In [1]: from streamz import Stream

In [2]: s = Stream()

In [3]: snext = s
   ...: for i in range(10):                                                                     
   ...:     snext = snext.map(lambda x : x)
   ...:     

In [4]: def foo(x):
   ...:     raise ValueError("Foo")                                                                               
   ...: 

In [5]: snext.sink(foo)
Out[5]: <sink: foo>

In [6]: s.emit(1)
.... Long error message
<ipython-input-4-9636b5287c3d> in foo(x)
      1 def foo(x):
----> 2     raise ValueError("Foo")

ValueError: Foo

A way around this could be that the stream returns a graph which is executed one by one by an external function, like:

graph = s.to_graph()
run(graph, input)

where the run function would walk through each node in the graph in a top-down fashion and resolve the results.

Any other thoughts? Just an idea I figured I'd document somewhere. thanks!

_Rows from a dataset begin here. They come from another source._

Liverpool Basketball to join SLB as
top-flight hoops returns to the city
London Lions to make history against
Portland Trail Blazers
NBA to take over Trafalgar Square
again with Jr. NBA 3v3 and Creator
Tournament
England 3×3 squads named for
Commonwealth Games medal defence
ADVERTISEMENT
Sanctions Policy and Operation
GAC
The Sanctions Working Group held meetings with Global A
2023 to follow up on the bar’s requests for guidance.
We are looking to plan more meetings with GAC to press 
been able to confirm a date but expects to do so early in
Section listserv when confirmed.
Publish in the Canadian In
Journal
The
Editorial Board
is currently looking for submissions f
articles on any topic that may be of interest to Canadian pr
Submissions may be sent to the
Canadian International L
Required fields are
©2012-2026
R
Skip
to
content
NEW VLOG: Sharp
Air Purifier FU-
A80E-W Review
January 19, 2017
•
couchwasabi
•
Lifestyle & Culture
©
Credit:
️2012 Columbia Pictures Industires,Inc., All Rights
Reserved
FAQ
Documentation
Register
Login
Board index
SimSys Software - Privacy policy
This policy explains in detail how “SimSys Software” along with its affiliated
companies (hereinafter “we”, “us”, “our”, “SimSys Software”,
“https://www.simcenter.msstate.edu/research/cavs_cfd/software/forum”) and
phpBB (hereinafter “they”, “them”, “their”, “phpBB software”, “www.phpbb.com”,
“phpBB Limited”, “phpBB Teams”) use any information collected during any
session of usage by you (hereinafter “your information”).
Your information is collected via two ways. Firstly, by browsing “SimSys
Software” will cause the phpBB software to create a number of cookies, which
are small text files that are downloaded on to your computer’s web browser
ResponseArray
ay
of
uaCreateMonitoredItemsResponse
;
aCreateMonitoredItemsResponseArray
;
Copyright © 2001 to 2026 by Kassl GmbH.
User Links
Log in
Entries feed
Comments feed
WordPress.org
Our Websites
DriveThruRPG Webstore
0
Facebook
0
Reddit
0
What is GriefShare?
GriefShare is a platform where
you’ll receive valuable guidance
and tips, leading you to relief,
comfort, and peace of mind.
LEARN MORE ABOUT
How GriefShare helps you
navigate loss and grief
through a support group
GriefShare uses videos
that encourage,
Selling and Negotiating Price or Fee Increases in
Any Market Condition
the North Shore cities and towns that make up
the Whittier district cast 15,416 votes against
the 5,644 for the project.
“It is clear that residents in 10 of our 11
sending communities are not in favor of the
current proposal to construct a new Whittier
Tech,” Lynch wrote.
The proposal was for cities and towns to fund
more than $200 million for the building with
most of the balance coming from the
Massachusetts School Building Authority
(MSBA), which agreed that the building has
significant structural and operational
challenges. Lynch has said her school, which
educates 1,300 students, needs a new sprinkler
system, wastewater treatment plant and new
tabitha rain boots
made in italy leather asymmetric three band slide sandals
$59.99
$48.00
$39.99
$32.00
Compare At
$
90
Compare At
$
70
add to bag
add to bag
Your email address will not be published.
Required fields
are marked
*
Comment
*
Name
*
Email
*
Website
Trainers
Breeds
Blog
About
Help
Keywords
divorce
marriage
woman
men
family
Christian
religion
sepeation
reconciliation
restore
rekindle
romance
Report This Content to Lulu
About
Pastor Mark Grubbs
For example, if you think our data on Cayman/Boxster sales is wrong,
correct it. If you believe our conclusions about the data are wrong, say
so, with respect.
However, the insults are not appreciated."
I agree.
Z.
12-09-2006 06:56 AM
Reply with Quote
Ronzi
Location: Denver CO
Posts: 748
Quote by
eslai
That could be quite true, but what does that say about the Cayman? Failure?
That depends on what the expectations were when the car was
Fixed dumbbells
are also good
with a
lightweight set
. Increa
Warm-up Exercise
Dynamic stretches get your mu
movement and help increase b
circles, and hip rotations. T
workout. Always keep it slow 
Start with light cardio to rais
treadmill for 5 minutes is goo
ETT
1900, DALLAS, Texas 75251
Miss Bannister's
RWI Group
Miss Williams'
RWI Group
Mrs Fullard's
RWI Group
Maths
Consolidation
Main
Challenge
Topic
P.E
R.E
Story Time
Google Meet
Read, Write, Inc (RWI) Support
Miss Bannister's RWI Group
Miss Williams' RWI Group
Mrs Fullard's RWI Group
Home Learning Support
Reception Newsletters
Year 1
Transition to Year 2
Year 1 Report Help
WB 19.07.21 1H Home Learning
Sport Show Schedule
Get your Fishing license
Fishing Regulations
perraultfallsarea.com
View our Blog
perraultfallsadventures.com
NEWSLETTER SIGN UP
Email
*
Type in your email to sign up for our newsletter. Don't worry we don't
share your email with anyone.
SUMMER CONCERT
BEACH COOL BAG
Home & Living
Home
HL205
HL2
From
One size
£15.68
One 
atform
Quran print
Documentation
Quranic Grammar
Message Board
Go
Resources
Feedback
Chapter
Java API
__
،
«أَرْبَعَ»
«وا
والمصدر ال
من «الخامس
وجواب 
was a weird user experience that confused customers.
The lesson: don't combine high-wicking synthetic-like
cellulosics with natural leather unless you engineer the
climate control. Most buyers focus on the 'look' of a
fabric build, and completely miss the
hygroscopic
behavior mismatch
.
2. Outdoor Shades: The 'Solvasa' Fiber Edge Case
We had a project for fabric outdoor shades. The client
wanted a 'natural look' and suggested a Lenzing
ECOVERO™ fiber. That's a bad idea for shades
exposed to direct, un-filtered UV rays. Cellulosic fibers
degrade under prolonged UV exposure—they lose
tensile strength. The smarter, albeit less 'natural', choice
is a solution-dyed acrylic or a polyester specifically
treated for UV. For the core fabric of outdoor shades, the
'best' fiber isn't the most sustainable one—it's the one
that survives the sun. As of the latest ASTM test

jrmlhermitte avatar Mar 20 '18 13:03 jrmlhermitte

For me this issue is a bit broader, debugging complex pipelines can be rough. It might be nice to have ways to make it less rough.

Another approach could be to run function based nodes (sink, map, filter, etc.) with a try, except around the function call. That way we can raise a nice exception which locates which node generated the exception, what data it was generated with and such.

Another approach could be to write a helper function which subscribes a specific debug print sink to every node in the graph. The print would print the node name, input/output data, etc. This way offending outputs could be found and the node modified.